Count the lines in the entries below that contain the string "derivedFrom", and reply with that number alone.

## Input

··········

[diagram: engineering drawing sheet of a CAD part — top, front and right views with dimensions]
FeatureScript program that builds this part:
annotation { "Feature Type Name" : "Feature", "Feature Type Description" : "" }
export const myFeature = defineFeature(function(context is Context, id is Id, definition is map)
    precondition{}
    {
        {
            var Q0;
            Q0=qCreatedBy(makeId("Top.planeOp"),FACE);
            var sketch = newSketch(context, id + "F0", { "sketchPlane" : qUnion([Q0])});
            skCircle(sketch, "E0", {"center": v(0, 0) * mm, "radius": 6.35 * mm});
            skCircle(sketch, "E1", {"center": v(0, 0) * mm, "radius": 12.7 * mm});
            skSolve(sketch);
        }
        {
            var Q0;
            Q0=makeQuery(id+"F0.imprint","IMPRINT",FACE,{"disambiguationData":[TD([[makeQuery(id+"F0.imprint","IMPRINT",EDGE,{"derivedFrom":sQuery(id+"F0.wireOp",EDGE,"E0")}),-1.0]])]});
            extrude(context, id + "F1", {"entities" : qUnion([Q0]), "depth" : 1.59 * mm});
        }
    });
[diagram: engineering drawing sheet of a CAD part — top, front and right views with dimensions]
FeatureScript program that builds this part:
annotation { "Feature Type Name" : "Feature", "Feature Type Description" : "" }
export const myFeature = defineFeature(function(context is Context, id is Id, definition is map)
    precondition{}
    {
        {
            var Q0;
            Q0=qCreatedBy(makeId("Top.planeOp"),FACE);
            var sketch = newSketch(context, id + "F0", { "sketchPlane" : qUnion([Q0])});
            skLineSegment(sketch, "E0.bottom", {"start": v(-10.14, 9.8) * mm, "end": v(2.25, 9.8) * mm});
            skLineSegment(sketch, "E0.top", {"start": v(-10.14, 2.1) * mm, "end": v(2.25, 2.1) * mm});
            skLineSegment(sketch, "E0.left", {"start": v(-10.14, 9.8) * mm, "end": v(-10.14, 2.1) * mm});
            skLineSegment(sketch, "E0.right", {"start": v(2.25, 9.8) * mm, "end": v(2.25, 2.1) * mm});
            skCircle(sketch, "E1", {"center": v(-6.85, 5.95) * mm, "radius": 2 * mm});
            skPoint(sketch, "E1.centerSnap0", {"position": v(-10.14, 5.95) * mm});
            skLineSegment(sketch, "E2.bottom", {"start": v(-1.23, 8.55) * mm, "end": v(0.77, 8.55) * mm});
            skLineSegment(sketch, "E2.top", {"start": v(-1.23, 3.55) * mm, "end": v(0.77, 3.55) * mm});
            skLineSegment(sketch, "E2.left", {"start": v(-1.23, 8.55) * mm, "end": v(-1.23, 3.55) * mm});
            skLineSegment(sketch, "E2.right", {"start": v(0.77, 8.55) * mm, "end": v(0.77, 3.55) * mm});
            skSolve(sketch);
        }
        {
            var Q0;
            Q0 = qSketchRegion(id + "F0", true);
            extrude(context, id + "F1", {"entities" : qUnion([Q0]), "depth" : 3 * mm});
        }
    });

··········

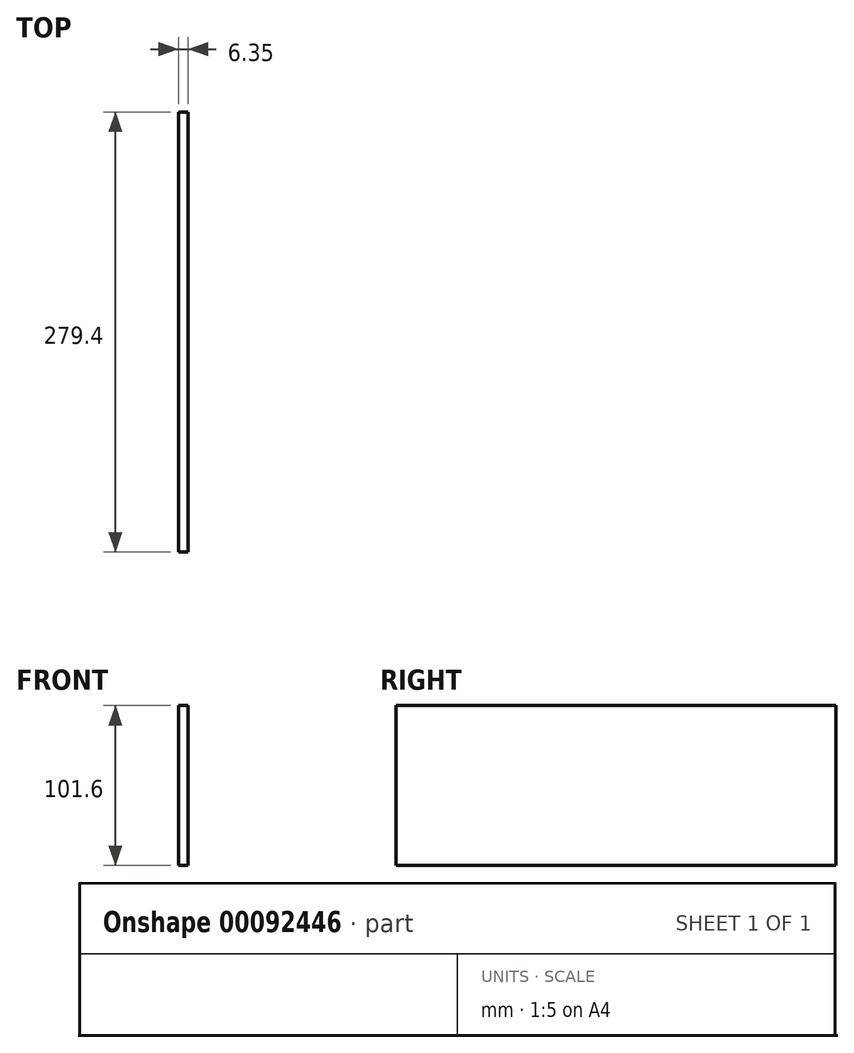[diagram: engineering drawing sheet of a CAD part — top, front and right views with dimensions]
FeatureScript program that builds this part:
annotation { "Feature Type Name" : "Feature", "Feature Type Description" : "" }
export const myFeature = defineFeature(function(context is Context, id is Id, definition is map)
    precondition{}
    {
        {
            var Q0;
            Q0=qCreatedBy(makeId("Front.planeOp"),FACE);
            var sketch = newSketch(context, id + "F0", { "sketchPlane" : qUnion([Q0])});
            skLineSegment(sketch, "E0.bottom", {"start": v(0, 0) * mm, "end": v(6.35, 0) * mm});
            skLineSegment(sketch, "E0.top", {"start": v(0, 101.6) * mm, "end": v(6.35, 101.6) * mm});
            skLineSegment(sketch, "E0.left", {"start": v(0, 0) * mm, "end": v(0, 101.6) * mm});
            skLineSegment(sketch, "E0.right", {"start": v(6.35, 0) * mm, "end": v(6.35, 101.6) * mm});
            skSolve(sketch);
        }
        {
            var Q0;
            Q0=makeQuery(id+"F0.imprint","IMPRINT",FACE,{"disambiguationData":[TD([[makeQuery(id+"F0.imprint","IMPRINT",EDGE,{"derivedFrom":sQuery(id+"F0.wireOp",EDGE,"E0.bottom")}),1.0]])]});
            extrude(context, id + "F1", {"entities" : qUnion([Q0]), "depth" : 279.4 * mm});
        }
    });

··········

## Response below
2